Lambda Cygni

Observation data Epoch J2000 Equinox ICRS
- Constellation: Cygnus
- Right ascension: 20^{h} 47^{m} 24.53766^{s}
- Declination: +36° 29′ 26.5737″
- Apparent magnitude (V): 4.54

Characteristics
- Spectral type: B5Ve
- U−B color index: −0.50
- B−V color index: −0.11
- Variable type: Be star

Astrometry
- Radial velocity (R_{v}): -23.20 km/s
- Proper motion (μ): RA: +14.71< mas/yr Dec.: −8.96 mas/yr
- Parallax (π): 4.24±0.43 mas
- Distance: approx. 770 ly (approx. 240 pc)

Details

λ Cyg Aa
- Mass: 6.40 M_{☉}
- Radius: 3.56 R_{☉}
- Surface gravity (log g): 3.195 cgs
- Temperature: 13,925 K
- Rotational velocity (v sin i): 133 km/s

λ Cyg Ab
- Mass: 6.40 M_{☉}

λ Cyg B
- Mass: 5.12 M_{☉}
- Other designations: 54 Cygni, GC 28994, HD 198183, HIP 102589, HR 7963, SAO 70505, CCDM J20475+3629, WDS J20474+3629

Database references
- SIMBAD: data

= Lambda Cygni =

Star in the constellation Cygnus

Lambda Cygni is a multiple star system in the northern constellation of Cygnus. Its name is a Bayer designation that is Latinized from λ Cygni and abbreviated λ Cyg or λ Cyg. With an apparent visual magnitude of 4.54, it is visible to the naked eye as a point of light. The system is located at a distance of approximately 770 light years based on parallax measurements.

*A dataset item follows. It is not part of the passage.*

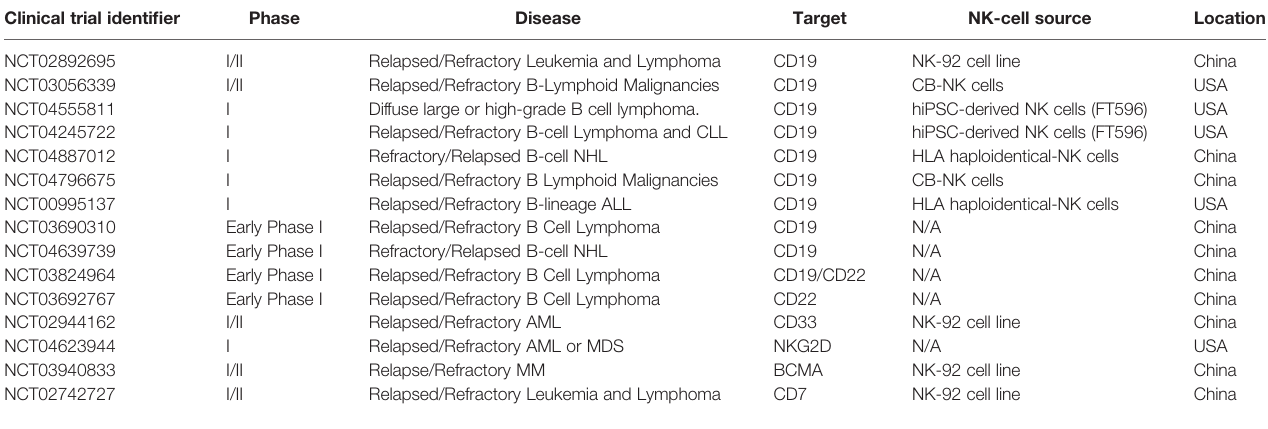
TABLE 1 | CAR-NK-cell therapy for hematological malignacies registered in clinicaltrials.gov. Clinical trial identi fi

Lambda Cygni is a multiple star, with components A, B, and C observed in the 19th century; the main component, A, is a spectroscopic binary itself with two components Aa and Ab reported at magnitudes 5.4 and 5.8 orbiting with a period of 12 years. Component B has type B7V, magnitude 6.26, and separation 0.77" (about 180 AU based on parallax). Component C has reported type K2III-IV, apparent magnitude 9.65, and separation about 85". Recent observations indicate the presence of additional smaller companions D (about 50" from A), E (about 8" from C), and F (about 40" from C) all around apparent magnitude 14.